• **Your objective**:
Pictures are to be left out; everything else in the records must be repeated exactly.
---------------
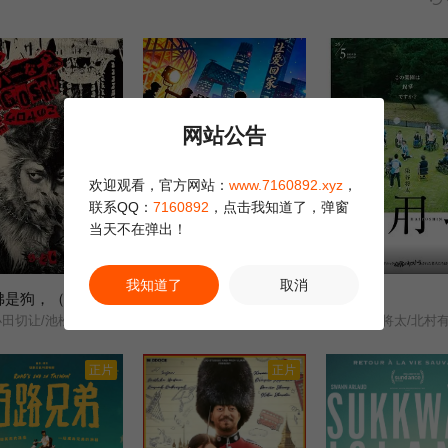
网站公告
欢迎观看，官方网站：
www.7160892.xyz
，
联系QQ：
7160892
，点击我知道了，弹窗
当天不在弹出！
HD
HD
我知道了
取消
奥莉佛是狗，（天哪！！）这家伙电影版
让爱回家2026
废用身
8.0
1.0
切让/池松壮亮/麻生久美子/
未知
染谷将太/北村有起哉/泷
正片
正片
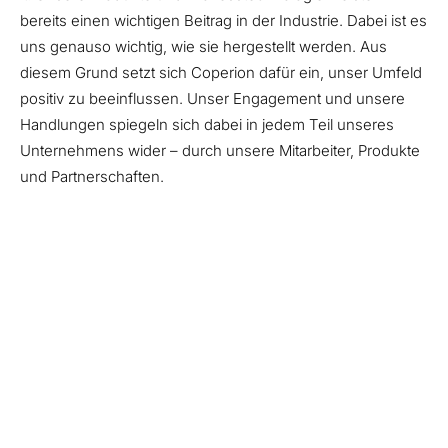
bereits einen wichtigen Beitrag in der Industrie. Dabei ist es
uns genauso wichtig, wie sie hergestellt werden. Aus
diesem Grund setzt sich Coperion dafür ein, unser Umfeld
positiv zu beeinflussen. Unser Engagement und unsere
Handlungen spiegeln sich dabei in jedem Teil unseres
Unternehmens wider – durch unsere Mitarbeiter, Produkte
und Partnerschaften.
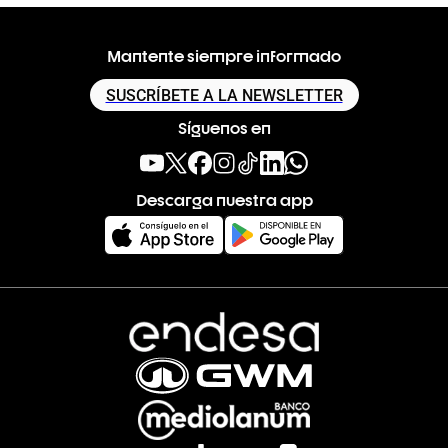
Mantente siempre informado
SUSCRÍBETE A LA NEWSLETTER
Síguenos en
Descarga nuestra app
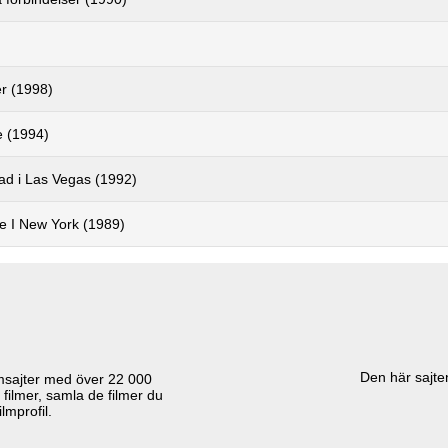
r (1998)
e (1994)
 i Las Vegas (1992)
e I New York (1989)
Den här sajten
lmsajter med över
22 000
 filmer, samla de filmer du
lmprofil.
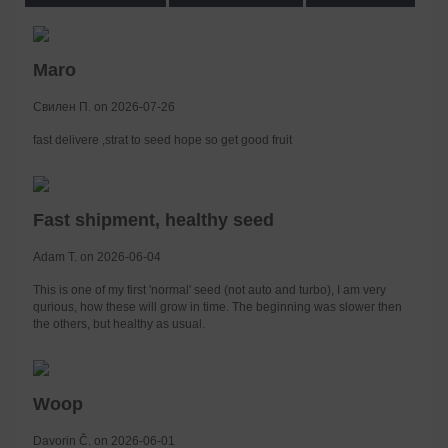
Maro
Свилен П. on 2026-07-26
fast delivere ,strat to seed hope so get good fruit
Fast shipment, healthy seed
Adam T. on 2026-06-04
This is one of my first 'normal' seed (not auto and turbo), I am very
qurious, how these will grow in time. The beginning was slower then
the others, but healthy as usual.
Woop
Davorin Č. on 2026-06-01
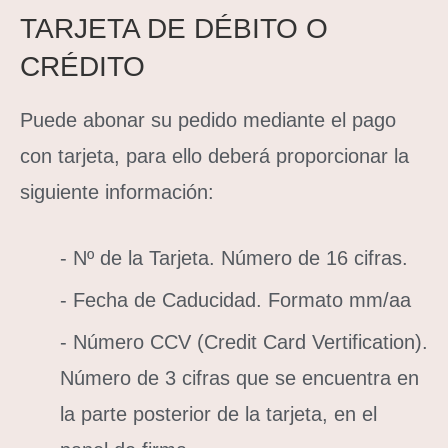
TARJETA DE DÉBITO O
CRÉDITO
Puede abonar su pedido mediante el pago
con tarjeta, para ello deberá proporcionar la
siguiente información:
- Nº de la Tarjeta. Número de 16 cifras.
- Fecha de Caducidad. Formato mm/aa
- Número CCV (Credit Card Vertification).
Número de 3 cifras que se encuentra en
la parte posterior de la tarjeta, en el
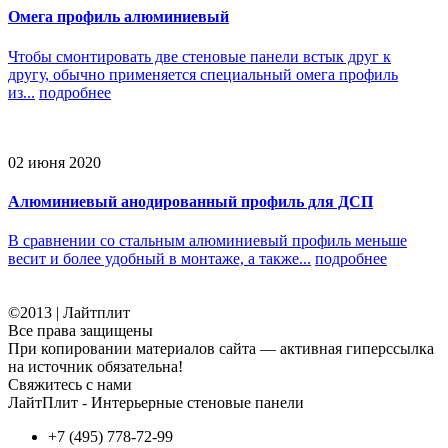
Омега профиль алюминиевый
Чтобы смонтировать две стеновые панели встык друг к
другу, обычно применяется специальный омега профиль
из...
подробнее
02 июня 2020
Алюминиевый анодированный профиль для ДСП
В сравнении со стальным алюминиевый профиль меньше
весит и более удобный в монтаже, а также...
подробнее
©2013 | Лайтплит
Все права защищены
При копировании материалов сайта — активная гиперссылка
на источник обязательна!
Свяжитесь с нами
ЛайтПлит - Интерьерные стеновые панели
+7 (495) 778-72-99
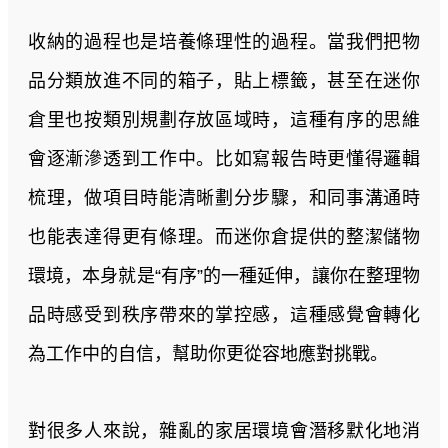
收納的過程也是培養條理性的過程。當我們把物
品分類放進不同的箱子，貼上標籤，甚至在迷你
倉里也按類別規劃存放區域時，這種有序的思維
會逐漸滲透到工作中。比如寫報告時更懂得邏輯
梳理，做項目時能清晰劃分步驟，和同事溝通時
也能表達得更有條理。而迷你倉提供的整潔儲物
環境，本身就是“有序”的一種延伸，讓你在整理物
品時感受到秩序帶來的掌控感，這種感覺會轉化
為工作中的自信，幫助你更從容地應對挑戰。
對很多人來說，雜亂的家居環境會潛移默化地消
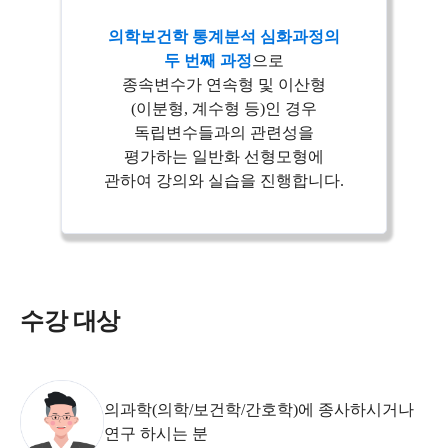
의학보건학 통계분석 심화과정의
두 번째 과정
으로
종속변수가 연속형 및 이산형
(이분형, 계수형 등)인 경우
독립변수들과의 관련성을
평가하는 일반화 선형모형에
관하여 강의와 실습을 진행합니다.
수강 대상
의과학(의학/보건학/간호학)에 종사하시거나
연구 하시는 분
---------------
• **Solution**:
网站公告
欢迎观看，官方网站：
www.7160892.xyz
，
联系QQ：
7160892
，点击我知道了，弹窗
当天不在弹出！
HD
HD
我知道了
取消
奥莉佛是狗，（天哪！！）这家伙电影版
让爱回家2026
废用身
8.0
1.0
切让/池松壮亮/麻生久美子/
未知
染谷将太/北村有起哉/泷
正片
正片
bereits einen wichtigen Beitrag in der Industrie. Dabei ist es
uns genauso wichtig, wie sie hergestellt werden. Aus
diesem Grund setzt sich Coperion dafür ein, unser Umfeld
positiv zu beeinflussen. Unser Engagement und unsere
Handlungen spiegeln sich dabei in jedem Teil unseres
Unternehmens wider – durch unsere Mitarbeiter, Produkte
und Partnerschaften.
Mantente siempre informado
SUSCRÍBETE A LA NEWSLETTER
Síguenos en
Descarga nuestra app
r (1998)
e (1994)
 i Las Vegas (1992)
e I New York (1989)
Den här sajten
lmsajter med över
22 000
 filmer, samla de filmer du
lmprofil.
Maro
Свилен П. on 2026-07-26
fast delivere ,strat to seed hope so get good fruit
Fast shipment, healthy seed
Adam T. on 2026-06-04
This is one of my first 'normal' seed (not auto and turbo), I am very
qurious, how these will grow in time. The beginning was slower then
the others, but healthy as usual.
Woop
Davorin Č. on 2026-06-01
TARJETA DE DÉBITO O
CRÉDITO
Puede abonar su pedido mediante el pago
con tarjeta, para ello deberá proporcionar la
siguiente información:
- Nº de la Tarjeta. Número de 16 cifras.
- Fecha de Caducidad. Formato mm/aa
- Número CCV (Credit Card Vertification).
Número de 3 cifras que se encuentra en
la parte posterior de la tarjeta, en el
Омега профиль алюминиевый
Чтобы смонтировать две стеновые панели встык друг к
другу, обычно применяется специальный омега профиль
из...
подробнее
02 июня 2020
Алюминиевый анодированный профиль для ДСП
В сравнении со стальным алюминиевый профиль меньше
весит и более удобный в монтаже, а также...
подробнее
©2013 | Лайтплит
Все права защищены
При копировании материалов сайта — активная гиперссылка
на источник обязательна!
Свяжитесь с нами
ЛайтПлит - Интерьерные стеновые панели
+7 (495) 778-72-99
收納的過程也是培養條理性的過程。當我們把物
品分類放進不同的箱子，貼上標籤，甚至在迷你
倉里也按類別規劃存放區域時，這種有序的思維
會逐漸滲透到工作中。比如寫報告時更懂得邏輯
梳理，做項目時能清晰劃分步驟，和同事溝通時
也能表達得更有條理。而迷你倉提供的整潔儲物
環境，本身就是“有序”的一種延伸，讓你在整理物
品時感受到秩序帶來的掌控感，這種感覺會轉化
為工作中的自信，幫助你更從容地應對挑戰。
對很多人來說，雜亂的家居環境會潛移默化地消
의학보건학 통계분석 심화과정의
두 번째 과정
으로
종속변수가 연속형 및 이산형
(이분형, 계수형 등)인 경우
독립변수들과의 관련성을
평가하는 일반화 선형모형에
관하여 강의와 실습을 진행합니다.
수강 대상
의과학(의학/보건학/간호학)에 종사하시거나
연구 하시는 분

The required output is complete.